With one of the indie hits of 2006, Jonathan Dayton and Valerie Faris (directors) and Michael Arndt (writer), introduced us to the quirkily disfunctional Hoover family. In Little Miss Sunshine, it is little Olive (Abigail Breslin) who drives the plot. She is seven years old, and is invited to participate in the Little Miss Sunshine Pageant in Redondo Beach, CA. The trick is, the family lives in Albuquerque, is poor, and nobody trusts anybody enough to leave anybody behind. So they all pile into the family's VW bus and hit the road. The driver is patriarch Richard (Greg Kinnear), purveyor of a self-help Nine Steps to something book. His wife, Sheryl (Toni Collette), doesn't have a trait to pigeon-hole her, but she's the manic glue that holds the family together. Sheryl's brother, Frank (Steve Carrell), is fresh off a suicide attempt and may or may not be the world's preeminent Proust scholar, depending on who you ask. Richard's father (Alan Arkin, who won an Oscar for the performance) is along for the ride, too, having been kicked out of his retirement home for lewd behavior and rampant cocaine use. Completing the family constellation are Olive, the would-be pageant queen, and Dwayne (Paul Dano), a Nietzsche-reading sulker who, in his own words, "hates everyone." Quite the rogue's gallery.
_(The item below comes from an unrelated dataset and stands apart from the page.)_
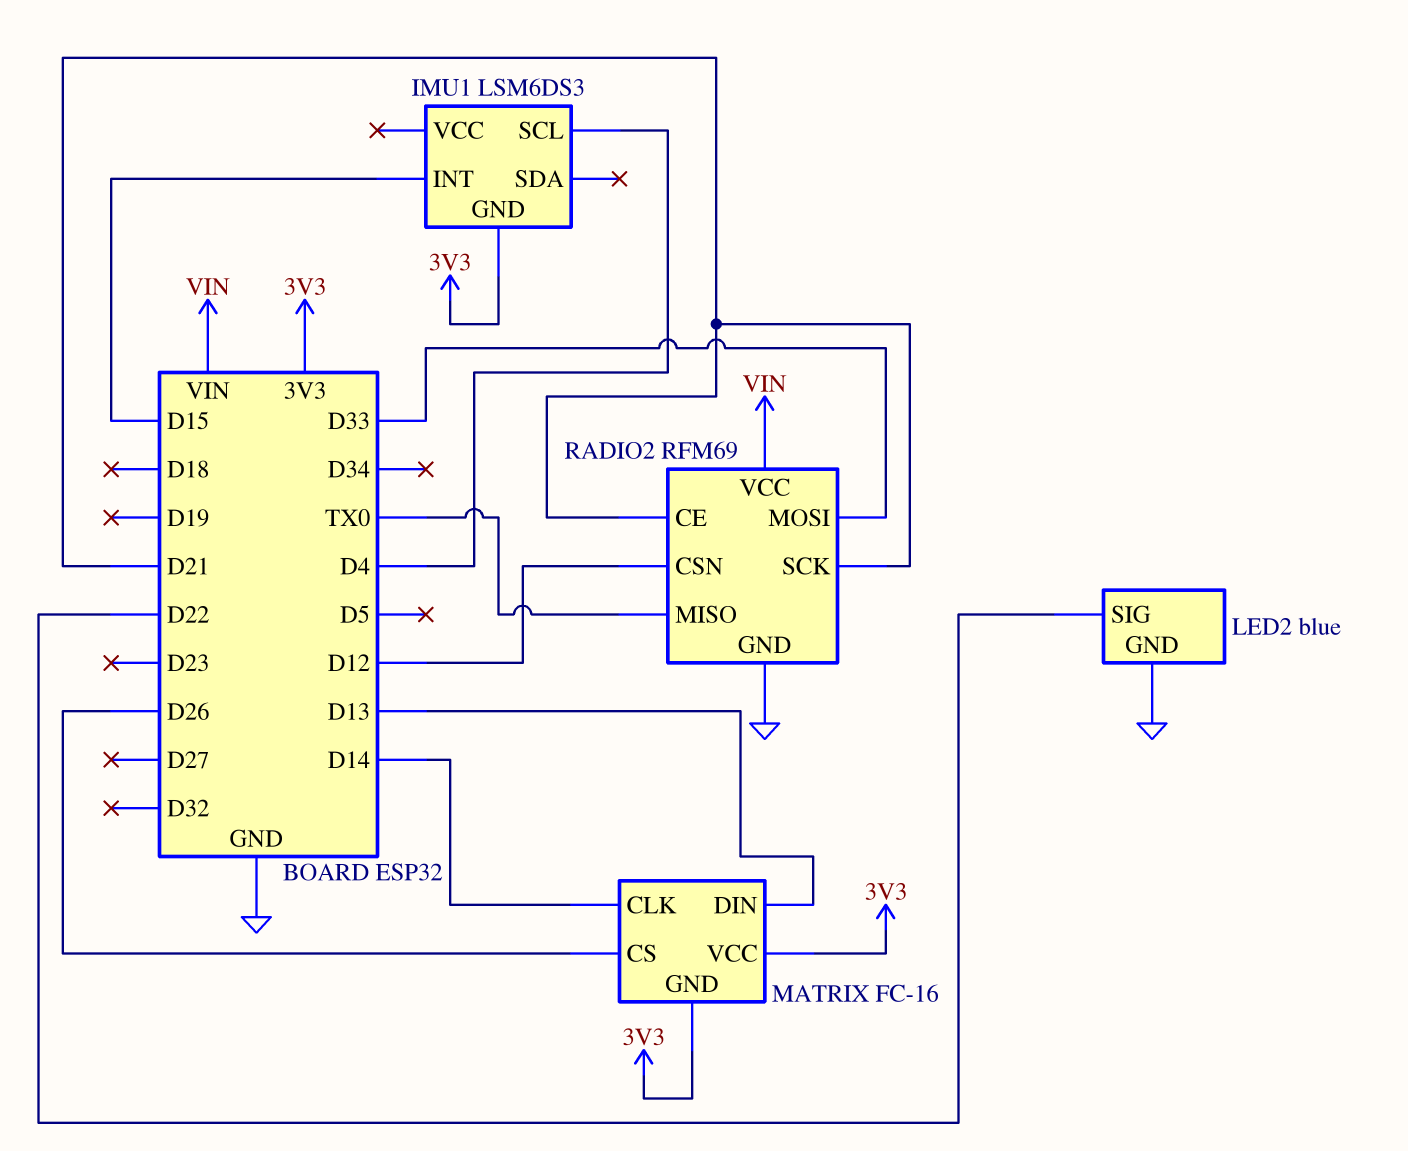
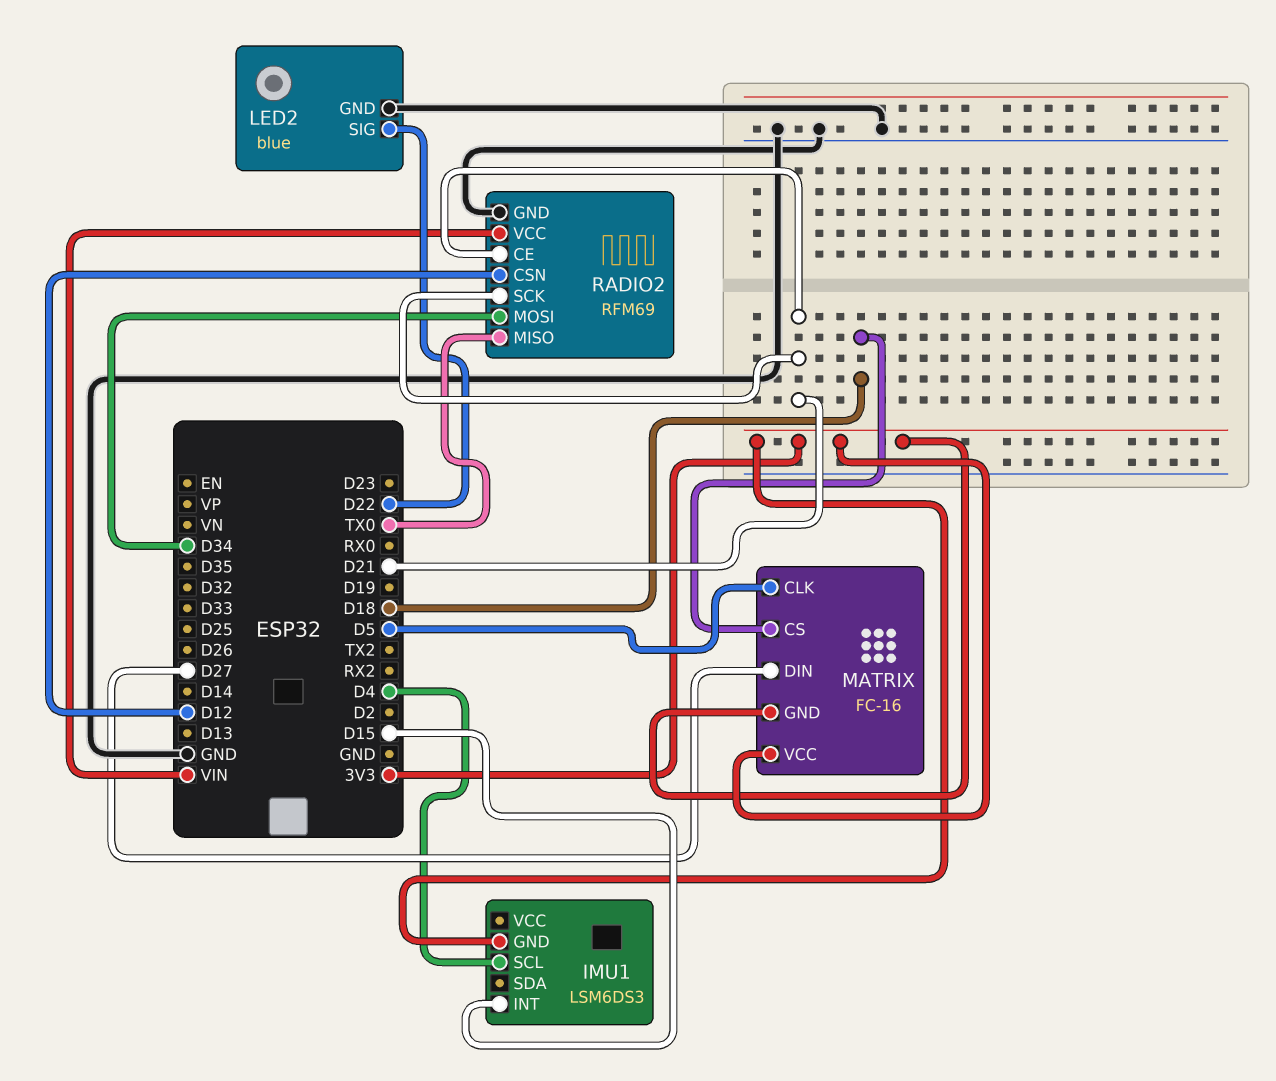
MATRIX pin CLK: D14 -> D5
MATRIX pin CS: D26 -> D18
MATRIX pin DIN: D13 -> D27
RADIO2 pin MOSI: D33 -> D34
A family such as this is certainly ripe for conflict, and much conflict arises on their two day trip across the Southwest. The particular conflict that I want to focus on today is Richard's conflict with his family over his Nine Steps. Fundamentally, the Nine Steps are like any self-help program: They posit a capability inherent in everyone and then attempt to teach you to access it, and then to use it, to achieve your life goals. Richard has drunk his own Kool-Aid to the point that when Frank comes to their house from the hospital, he explains to Olive that Frank "gave up on himself, which is something winners never do." As you might imagine, all the winners vs. losers talk around the home has alienated his son, pushed away his father, and brought his marriage to the brink of divorce. And then, in the ultimate indignity, Richard himself is shown to be a loser, when the book deal he's been counting on falls through.
The losing ways of the Hoovers are brought into sharp relief by the filmmakers upon their eventual arrival at the Little Miss Sunshine Pageant. It is immediately obvious that Olive, sweet, precocious and talented as she is, is no beauty queen. There is a quiet push from the family, now closely bonded together due to the harrowing experiences they've shared on the road, to pull Olive out of the pageant.

Ultimately, Olive herself is asked what she'd like to do. She's clearly intimidated by the other girls, and has never been more sure that she's fat, but she decides to go on anyway. As the family expected, she is woefully out of place, and that's never more apparent than in the talent portion of the competition. But, amazingly, when Olive fails spectacularly in her dance routine, the family runs up on-stage and joins her in the dance, embracing their collective loser-hood.
And really, that's what Little Miss Sunshine is all about. It's about a man, but really a family, who is so afraid of being a loser that he creates a system that "guarantees" winning. But the winning (a happy family) only gets created when the losing is acknowledged and embraced. We might draw the parallel to the Church's "law." The church attempts to create a "Nine Steps" to a good life, to happiness, by giving us all kinds of things to do. But the law can't make us good. In other words, its requirements don't give us the power to keep them. It's only in realizing that we're losers that true winning is possible.